「音を立てたら即死!」クワイエット・プレイス だいふくさんの映画レビュー(感想・評価)
音を立てたら即死!
音を立てたら襲ってくる"何か"という設定ではありますが、一貫して家族愛がテーマでありました。音を立てずに細心の注意を凝らし、絶望的な環境の中で協力しながら生活する一家を描きます。ただ、その生活の中には、末っ子のビューの死が暗く深く影を落とし、崩壊していく家族の絆…。前半はそんな様子が繰り広げられ、少しづつ崩れてしまっていく家族の仲が不憫でたまらないのです。
一転、映画後半は、前半の静寂から一気に動へと変わっていきます。なにか静寂を解禁したかのような勢いで、今まで存在が不明であったモンスターも一気に登場し、まさに命を懸けた戦い。
そんな戦いの中での母親イヴリンの出産劇があります。いや~、この映画一番の見どころと言っても過言ではないかもしれません。静寂必須の世の中で、ありえないと苦言に近いレビューも見られますが、個人的には、この出産シーンは、ホラー映画史に残るくらいのインパクトがあった気がします。よりによって家族不在のなか"何か"におびえながら浴槽で一人出産する様子は、否が応でも手に汗握る緊張MAXなシーンなのです。モンスターの近くで声を出さないで出産なんて、今までの映画史で有ったでしょうか?
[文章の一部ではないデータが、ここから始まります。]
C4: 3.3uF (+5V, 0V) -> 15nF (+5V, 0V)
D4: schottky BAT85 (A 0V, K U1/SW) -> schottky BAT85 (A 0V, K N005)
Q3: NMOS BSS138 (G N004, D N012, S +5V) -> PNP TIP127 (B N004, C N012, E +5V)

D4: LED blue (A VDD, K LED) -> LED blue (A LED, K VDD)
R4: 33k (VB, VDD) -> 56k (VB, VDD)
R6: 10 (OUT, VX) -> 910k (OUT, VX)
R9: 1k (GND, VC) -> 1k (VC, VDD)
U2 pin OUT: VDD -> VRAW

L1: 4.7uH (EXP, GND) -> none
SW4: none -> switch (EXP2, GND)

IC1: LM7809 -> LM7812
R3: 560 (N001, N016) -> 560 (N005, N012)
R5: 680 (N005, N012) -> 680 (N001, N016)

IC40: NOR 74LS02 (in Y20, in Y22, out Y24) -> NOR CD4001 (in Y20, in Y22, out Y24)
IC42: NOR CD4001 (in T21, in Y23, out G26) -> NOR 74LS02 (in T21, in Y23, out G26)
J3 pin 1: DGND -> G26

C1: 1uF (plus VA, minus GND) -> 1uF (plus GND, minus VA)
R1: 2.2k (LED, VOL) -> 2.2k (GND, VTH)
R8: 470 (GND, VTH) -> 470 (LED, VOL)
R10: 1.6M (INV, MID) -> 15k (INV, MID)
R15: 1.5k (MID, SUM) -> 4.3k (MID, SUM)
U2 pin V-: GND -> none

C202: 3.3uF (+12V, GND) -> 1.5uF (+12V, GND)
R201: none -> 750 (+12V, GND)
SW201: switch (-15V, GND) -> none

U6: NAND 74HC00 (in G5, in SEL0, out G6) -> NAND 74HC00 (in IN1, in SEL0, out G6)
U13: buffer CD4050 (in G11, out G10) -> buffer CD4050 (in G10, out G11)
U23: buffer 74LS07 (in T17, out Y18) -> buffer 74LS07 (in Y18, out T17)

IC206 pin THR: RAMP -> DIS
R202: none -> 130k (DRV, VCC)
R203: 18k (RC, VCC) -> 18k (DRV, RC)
そのモンスターはかなり気持ち悪い外見でした。視覚がないため聴覚頼りに行動するといった設定ですが、動きが俊敏でおまけに体が硬いため、どうしようもない位なスペックのモンスターでした。ではどうやって倒すのでしょう…、やっぱりなと思いました。
映画時間が90分という短さには評価できます。モンスター物は簡潔に描くのが一番だと思います。変にだらけず、余計なことも居れず、さくっと鑑賞できたのが成功したと思います。